Une direction, un système de livreurs, de garage, de distributeurs... De nombreuses petites mains se partageant un business juteux. "100 grammes de cannabis… Dehors ça vaut entre 300 et 500 euros, d'accord? En détention, c'est entre 1.500 et 2.000 euros", nous explique un détenu.

L'autre fléau: les téléphones. Devant notre caméra, le député Alain David (4e circonscription de la Gironde) interroge les détenus en présence du chef d'établissement. "Je ne vais pas vous demander si vous avez des téléphones portables", lance le député à des détenus. "Même si on en a, on ne va pas le dire", s'en amusent-ils, tant la problématique est connue de tous. La prison est pourtant dotée de portiques.

"Personne ne peut passer des téléphones par ici?", interrogent nos équipes. "Et bien, non", répond le directeur.

Et pourtant. En quelques clics à peine, nous avons pu nous prodiguer des appareils indétectables. Des sites arborant fièrement une promesse "site spécial détenus" mettent à la vente ces téléphones minuscules, contenant très peu de métal pour passer sous les radars. Un business qui rapporte et serait tenu par un ancien détenu. Produits en Chine, selon les modèles, ils sont revendus entre 29€ et 159€.

"C'est un téléphone qui ne sonne pas au portique, il faut qu'il soit déchargé complètement, pas de métal, pas de fermeture éclair, pas de bouton de jean, rien d'autre avec vous", explique le vendeur dont le business lui aurait rapporté 150.000€ rien qu'en 2023. Nos équipes se sont procuré deux de ces téléphones. Résultat: les appareils n'ont pas sonné aux portiques de sécurité.

Corruption, menaces: un système à bout de souffle?

Mais que se passe-t-il dans les prisons? Les surveillants ne peuvent-ils plus assurer l'ordre dans leur propre cours? Avec un revenu moyen de 2.200 euros mensuels, ils sont très nombreux à reconnaître avoir été approchés par des trafiquants, cédant à l'occasion à l'appât du gain.

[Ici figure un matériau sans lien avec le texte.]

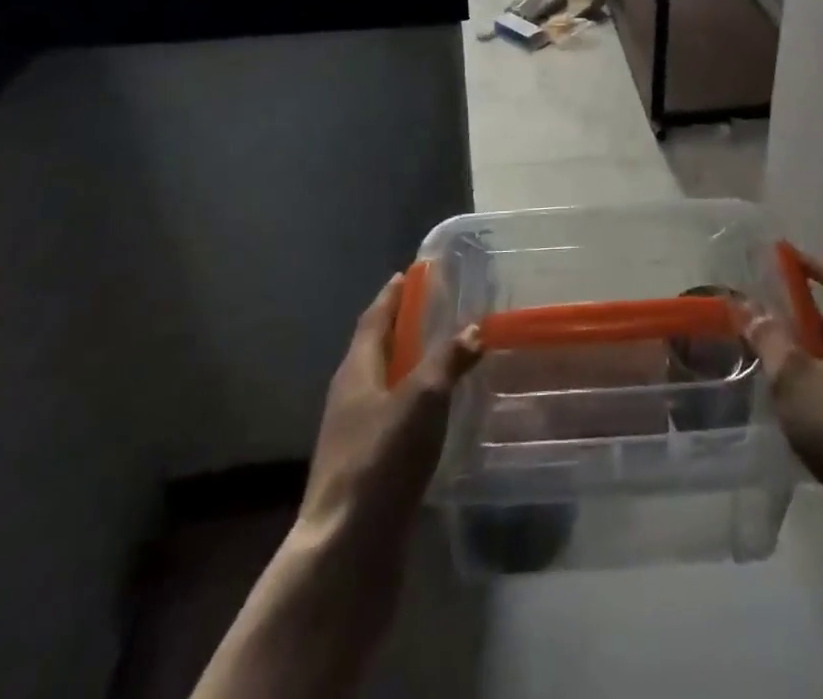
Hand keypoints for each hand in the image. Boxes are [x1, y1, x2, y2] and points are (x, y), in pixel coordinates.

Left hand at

"C'est arrivé dans ma carrière à plusieurs reprises que les détenus me proposent de l'argent", témoigne l'un d'entre eux, qui se souvient d'avoir été approché à la période de Noël alors qu'il était un jeune surveillant. "Le détenu a compris et je lui ai dit clairement de faire passer le message à tout le monde: je ne suis pas comme ça".

Mais tous ne tiennent pas bon. Une minorité d'entre eux craque au fur et à mesure que la somme proposée contre un service ou la promesse de fermer les yeux augmente. Des propositions de plusieurs centaines d'euros. "Ils savent vous parler, vous mettre à l'aise", commente un "maton".

L'une des victimes et complice de ce système, Gilles, témoigne d'un quotidien d'alcool et de drogues, qui l'ont poussé à craquer. "Le petit déj' c'était café-whisky, café-whisky. Et pendant que je buvais mes café-whisky, c'est pétard, pétard, pétard, pétard. Et quand j'arrive à la prison, je suis complètement éclaté (...) Tout le monde savait...", témoigne-t-il. Tout le monde le sait? Oui, même les détenus, qui lui proposent de la drogue pas chère, voire gratuite. Depuis, il a été révoqué.

Mais ce ne sont pas que des cadeaux. Ce sont aussi des menaces. Un gardien raconte avoir subi des tirs de Kalachnikov devant chez lui, sur sa voiture. Une autre a été mise sous protection policière, car trop menacée. Ces trois dernières années, les agressions de surveillants ont quasiment doublé. Près de 5.000 victimes, soit plus d'un agent sur 10.